Il referendum del 22 e 23 marzo 2026 riguarda la conferma o la bocciatura della cosiddetta riforma Nordio, una riforma costituzionale della magistratura che modifica sette articoli della Costituzione. La riforma prevede:
- la creazione di due CSM separati (uno per i giudici e uno per i pubblici ministeri),
- la scelta per sorteggio dei componenti dei CSM,
- l’istituzione di una Alta Corte disciplinare, togliendo ai CSM il potere disciplinare.
Secondo i promotori del NO, la riforma non si limita alla separazione delle carriere, ma cambia profondamente l’equilibrio costituzionale tra i poteri dello Stato, mettendo a rischio la Costituzione.
Le principali critiche sono:
- Indebolisce l’autonomia e l’indipendenza della magistratura, perché elimina l’elezione dei rappresentanti togati, aumenta il peso della componente politica, sottrae ai CSM il potere disciplinare e lo affida a un’Alta Corte con garanzie considerate insufficienti.
- Non migliora la giustizia per i cittadini: non affronta problemi concreti come tempi lunghi, carenza di personale e risorse, e anzi aumenta i costi creando tre organi al posto di uno.
- La separazione delle carriere rischia di snaturare il ruolo del pubblico ministero, trasformandolo in una semplice parte accusatoria, meno orientata alla ricerca della verità e più vulnerabile a pressioni.
- Il metodo di approvazione è stato giudicato scorretto, perché la riforma è passata con una procedura “blindata”, senza reali possibilità di modifica e senza una larga condivisione parlamentare e sociale.
- Le dichiarazioni del governo contro la magistratura rafforzano il timore che la riforma miri a ridurre il controllo di legalità sul potere politico.

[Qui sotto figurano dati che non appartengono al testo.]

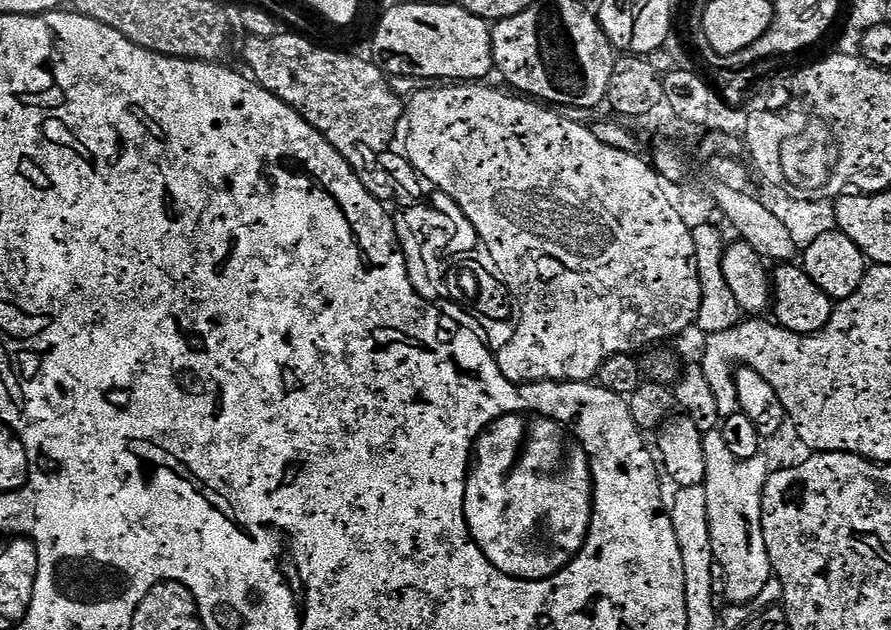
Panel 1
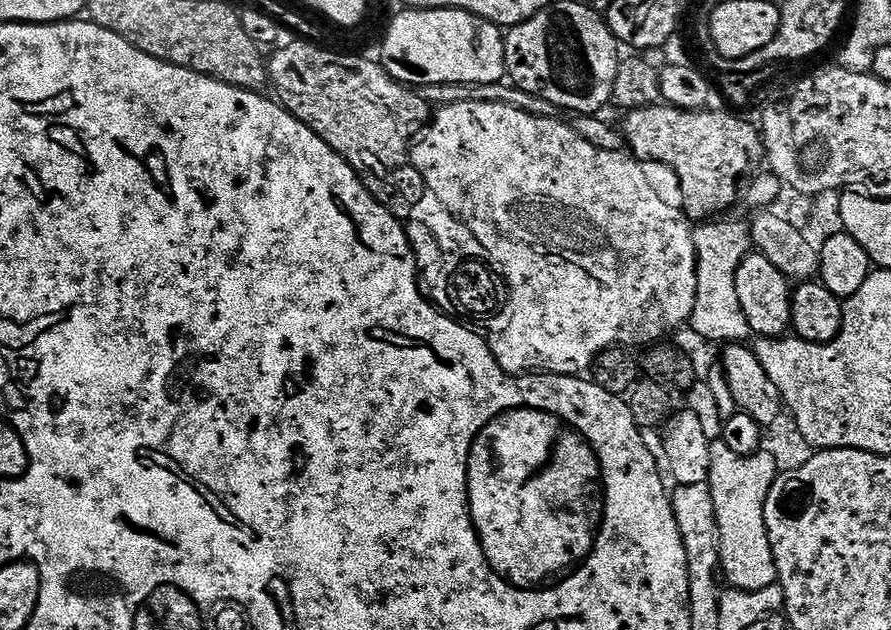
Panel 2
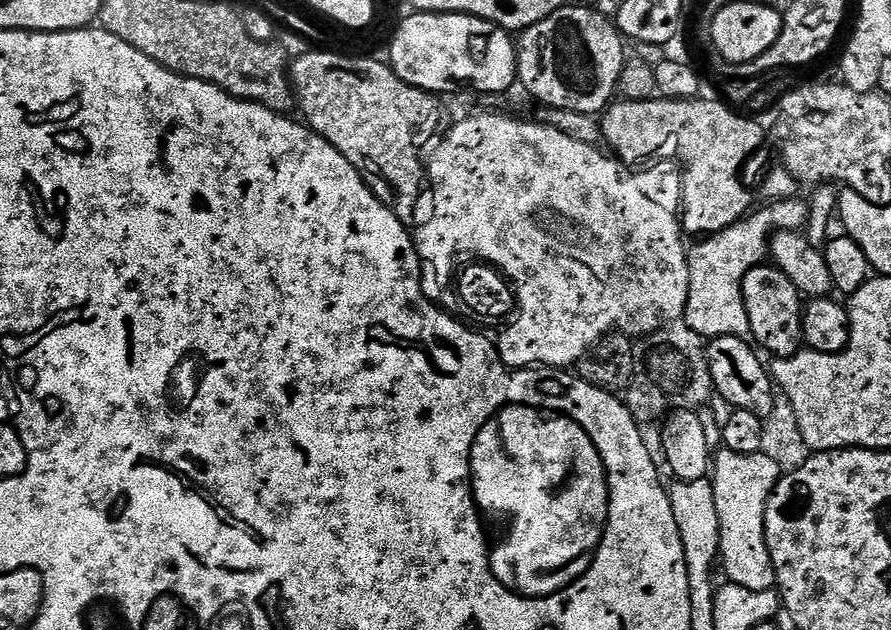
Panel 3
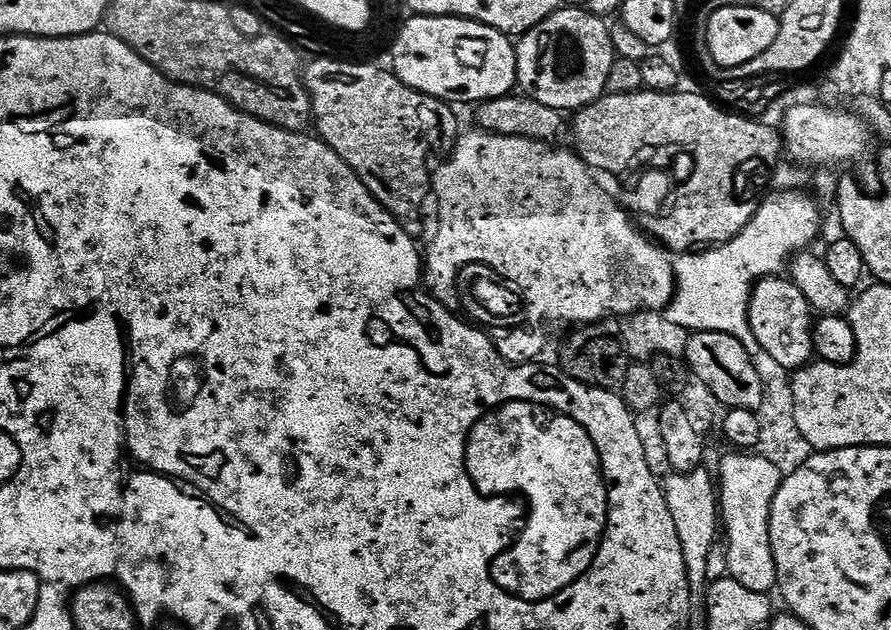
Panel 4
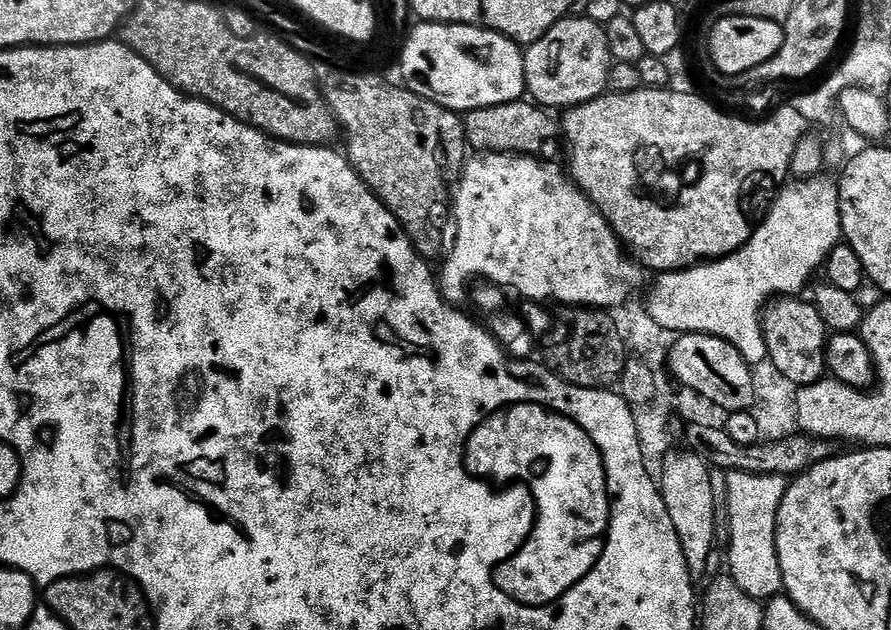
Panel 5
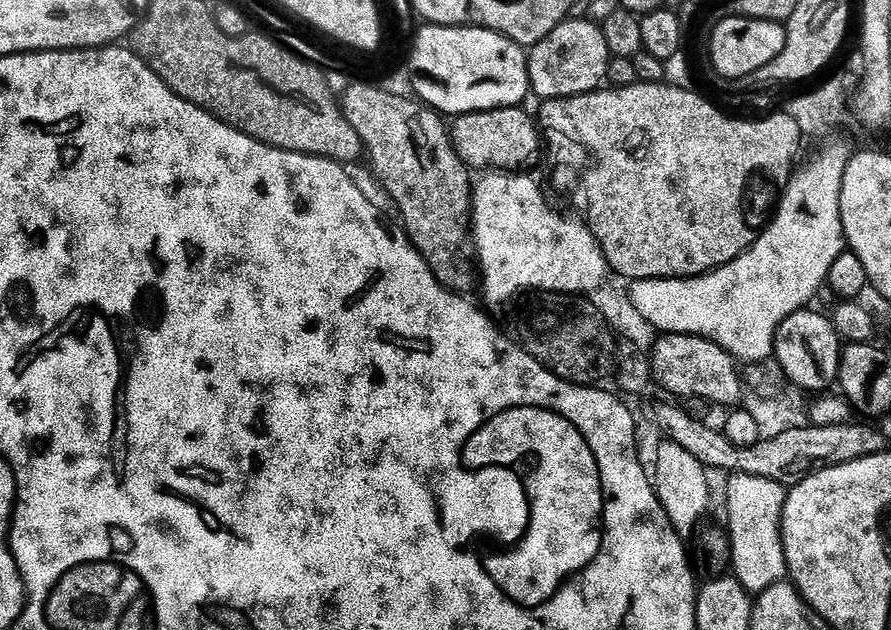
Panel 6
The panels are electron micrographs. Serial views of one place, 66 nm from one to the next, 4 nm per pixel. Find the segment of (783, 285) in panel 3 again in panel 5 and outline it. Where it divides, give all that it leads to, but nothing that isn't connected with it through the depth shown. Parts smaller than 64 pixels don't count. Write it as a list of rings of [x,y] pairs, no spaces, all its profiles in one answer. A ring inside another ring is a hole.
[[[796,296],[773,299],[762,313],[768,359],[797,386],[812,384],[825,375],[826,327],[814,303]]]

Secondo il Comitato, la riforma non interviene sulle vere criticità del sistema giudiziario, come l’organizzazione del lavoro e gli investimenti, situazione aggravata dal rischio di licenziamento di 12.000 giovani precari assunti con i fondi del PNRR per l’ufficio di processo — uno strumento fondamentale per ridurre i tempi dei procedimenti — e dai ritardi strutturali del sistema, elementi che portano a ritenere che la riforma risponda prevalentemente a motivazioni politiche.
Il Comitato valdostano vede il coinvolgimento di numerose realtà associative, civiche e politiche del territorio: Cgil VdA, Anpi, Arci VdA, Libera VdA, Attac Aosta, Legambiente VdA, Valle Virtuosa, Sunia VdA, Federconsumatori, Cittadinanza Attiva, Ambiente Diritti Uguaglianza (Adu), Area democratica – Gauche autonomiste, Movimento 5 Stelle, Rifondazione comunista, Risorgimento socialista, Partito Democratico VdA e Alleanza Verdi Sinistra – Europa Verde, Rete Civica VdA , Sinistra Italiana – a conferma di un impegno ampio e condiviso a difesa della Costituzione, della giustizia e della democrazia.
“Vota NO per difendere Giustizia, Costituzione, Democrazia”.